The local knowledge derived from these reconnaissance surveys was further augmented by information gleaned from loyalists and spies. Thus, Gage was able to give Smith a map of the town of Concord, showing the buildings and identifying the food stores and arms caches in each (see Gage’s orders to Smith, reproduced by Tourtellot 1963, 103-4). This information came from several sources, most notably Dr. Benjamin Church, a member of the Provincial Congress and the Committee of Safety, who apparently needed money to keep a mistress in Boston.
Yet even such detailed information was insufficient for moving the troops through the country. For example, Percy’s own knowledge took the relief column from Boston Neck to the bridge across the Charles River at Cambridge. But at that point, Percy found himself at a loss and had to ask directions to Lexington (apparently from the only person on the street, an absent-minded tutor at Harvard College who would probably not have answered had he been paying attention and heard the call to arms: Fischer 1994, 240-41). The issue here is that the movement of troops in eighteenth-century warfare relied heavily upon local informants and guides. Local informants were already being supplanted in Europe by regional topographical surveys, when available. But without such surveys to provide a useful middle-level knowledge of the landscape, Percy and his fellows had to resort to the more flexible and capricious knowledge sources available.
We come back, at last, to Percy’s use of his map of New England.
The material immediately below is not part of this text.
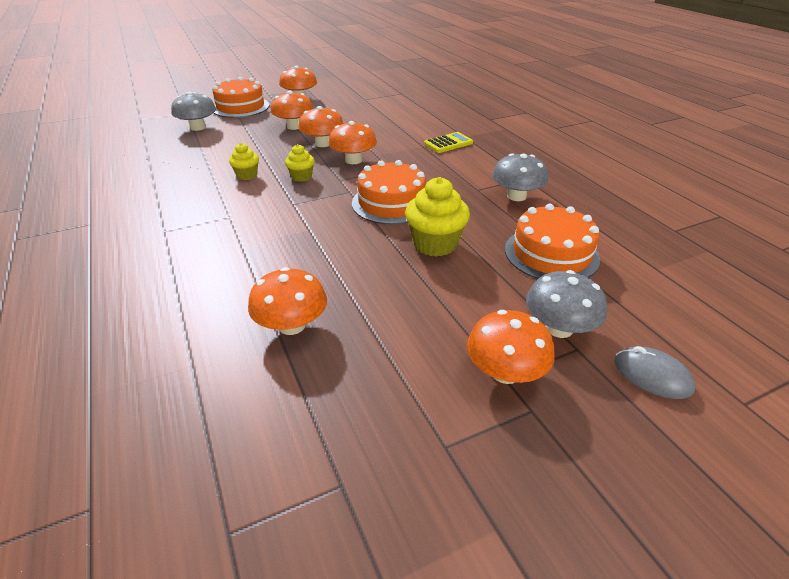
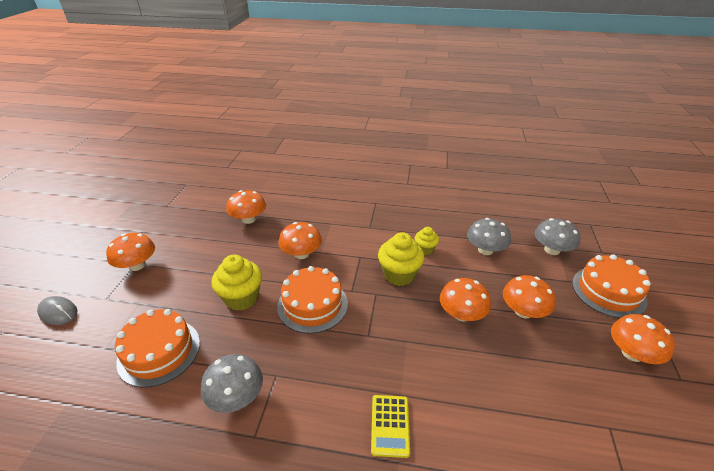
camera: 125 degrees right, 0 degrees up
yellow cupcake [285,144,315,182] -> yellow cupcake [378,232,425,286], size x1.74
orange mushroom [328,121,377,164] -> orange mushroom moved to [279,222,322,259]
grey mushroom [526,270,607,338] -> grey mushroom moved to [467,218,511,255]
grey mouse [614,346,695,399] -> grey mouse turned 45 degrees clockwise [37,296,77,325]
Given the nature of geographical information available to him at the time, and given the military functions of contemporary maps, we can only conclude that Percy used the Map of the Most Inhabited Part of New England as a way to conceptualize the strategic theater of war in New England. Looking at this map spread out on a table-top, Percy had the best possible cartographic image of the whole region. The map lacked many roads, however, and so Percy had to add on the basic lines of several routes. The routes themselves bear a close similarity to several of the specific maps of the region, such as John DeCosta’s July 1775 plan of the battles of Concord and Lexington. But the presence of the routes on the map serve as guides not to action, but to conception. This is a map that tells you not how to do something, but rather what can be done. The Jefferys-Green map, strengthened by Percy’s annotations, might be construed to have been a test of the generals’ skills and daring. It held out numerous potential courses of action, none of which the British commanders took. Instead, they sat behind their fortifications, protected by their ships’ guns, for nine months after Bunker Hill before finally evacuating the city. That is, the British failed their cartographic, conceptual test.